"The history of neoliberalism has at least three distinct phases. The first lasted from the 1920s until about 1950. The term began to acquire meaning in interwar Europe as the Austrian school economists and the German ordoliberals sought to define the contours of a market-based society, which they believed was the best way to organize an economy and guarantee individual liberty. “Neoliberal” was embraced by participants at the famous Colloque Walter Lippmann, organized in Paris in 1938 by the French philosopher Louis Rougier to consider the implications of Walter Lippmann’s book, The Good Society (1937). The term was chosen because it suggested more than a simple return to laissez-faire economics. Instead, neoliberalism would reformulate liberalism to address the concerns of the 1930s. Present, among others, were Hayek, Alexander Rüstow, Wilhelm Röpke, and Mises, as well as the French economist Jacques Rueff and the Hungarian British polymath Michael Polanyi. These men, along with others from Europe and America, would later form the Mont Pelerin Society with Hayek, Röpke, and Albert Hunold in 1947.

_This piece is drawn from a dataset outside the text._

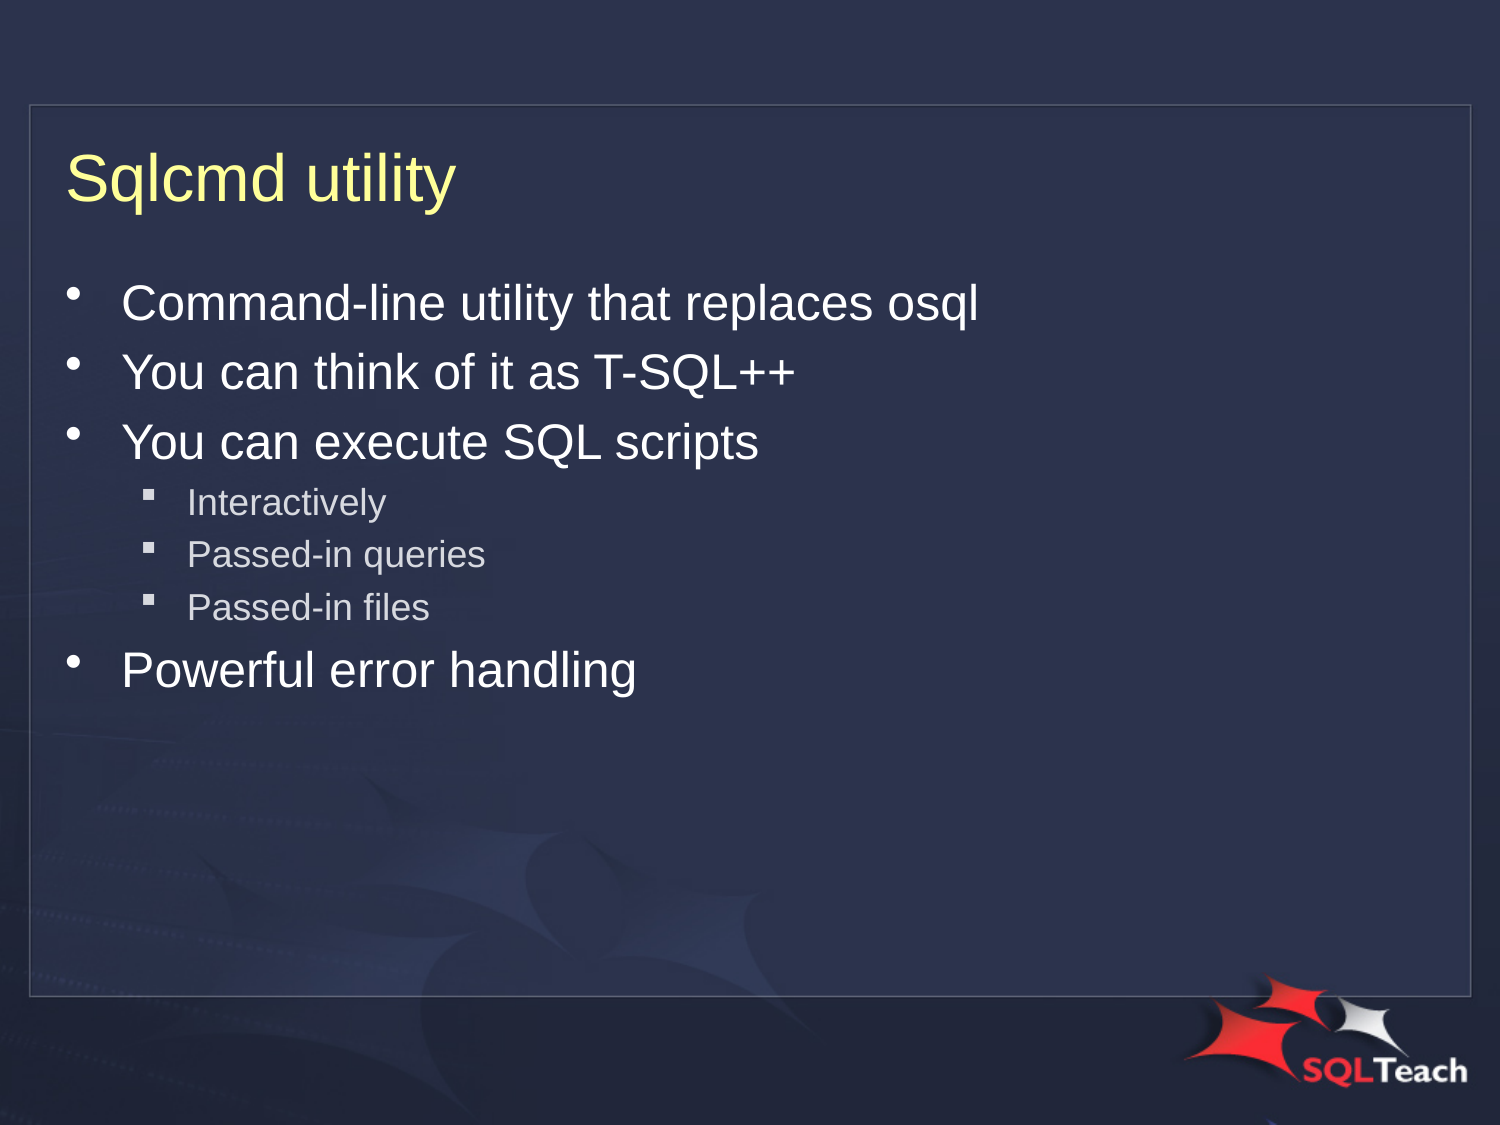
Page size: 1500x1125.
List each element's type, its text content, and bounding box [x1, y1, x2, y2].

The influence of Mont Pelerin liberalism was apparent in Milton Friedman’s essay, “Neo-liberalism and Its Prospects,” published in 1951. Though little noticed and in many ways oddly unrepresentative of his thought, Friedman’s article can be seen in retrospect as an important bridge between the first and second phases of neoliberalism, between the concerns of the predominantly European founding figures, located in Austria, London, Manchester, France, Switzerland, and parts of Germany, and a subsequent generation of thinkers, mainly though by no means all American, located especially in Chicago and Virginia. Of course, the “first Chicago school” of economics, comprising Frank Knight, Jacob Viner, and Henry Simons, played its part in neoliberalism’s formation, but most early neoliberals were preoccupied with European concerns.
The second phase of neoliberalism lasted from 1950 until the free market ascendency of Thatcher and Reagan in the 1980s. At the zenith of New Deal liberalism and British social democracy, when neo-Keynesian approaches to economic policy were at their height, much of this period was a superficially lean time for neoliberals. Outside Germany, they lacked concrete political success in the 1950s and 1960s. Instead, neoliberalism generated intellectual coherence and matured politically. It grew into a recognizable group of ideas, and also into a movement. An increasingly confident group of thinkers, scholars, businessmen, and policy entrepreneurs developed and refined a radical set of free market prescriptions and promoted their agenda. Ironically, it was also in this period that the use of “neoliberal” by its proponents became less common. This was odd at a time when American neoliberal thinkers in particular were defining it ever more precisely in the spheres of industrial organization, monetary policy, and regulation. But this was probably because the term meant little in an American context.
Characteristic of the Chicago approach was the “methodology of positive economics,” out of which emerged Friedman’s revival of monetarism and Stigler’s theory of regulatory capture. This empirical bent was allied to new theories and research endeavors, subsidized by sympathetic business finance and developed in the 1950s and 1960s, about the relatively harmless nature of monopoly and the positive role of large corporations. From the Chicago perspective, the more worrying manifestation of monopoly was trade union power. The Chicago approach marked a sharp contrast, however, with European neoliberalism and even with the adherents’ own departmental forebears, such as Frank Knight, Jacob Viner, and, most important, Henry Simons. German ordoliberals, for example, always took the need for robust antimonopoly policies seriously. In parallel with the technical work of the Chicago economists, Friedman’s polemical arguments, put forward in Capitalism and Freedom (1962)—the “American Road to Serfdom,” as Philip Mirowski and Rob Van Horn have called it—presented the market as the means both to deliver social goods and to deliver the ends, the good life itself.
A third phase of neoliberalism, after 1980, was driven by the advance of an agenda of market liberalization and fiscal discipline into development and trade policy. Neoliberalism broke out of the predominantly North Atlantic and Western European confines of elite academia and domestic national politics and spread into many global institutions, especially in the former communist countries and the developing world. Its principles were adopted by economists and policymakers of the International Monetary Fund (IMF), the World Bank, the World Trade Organization (WTO), the EU, and as part of the North American Free Trade Agreement (NAFTA). The 1980s and 1990s were notable for the notorious “structural adjustment” policies pursued through these institutions and agreements. These were summarized in 1989 by the British economist John Williamson as the now renowned “Washington Consensus” and included tax reform, trade liberalization, privatization, deregulation, and strong property rights. The certainty with which such policies were introduced has been much criticized by economists such as Joseph Stiglitz and Paul Krugman, as well as by uncompromising opponents of capitalism in the antiglobalization movement, which famously erupted at the WTO meetings in Seattle in 1999."
Daniel Steadman Jones, Masters of the Universe: Hayek, Friedman and the Birth of Neoliberal Policies, Princeton University Press (2012).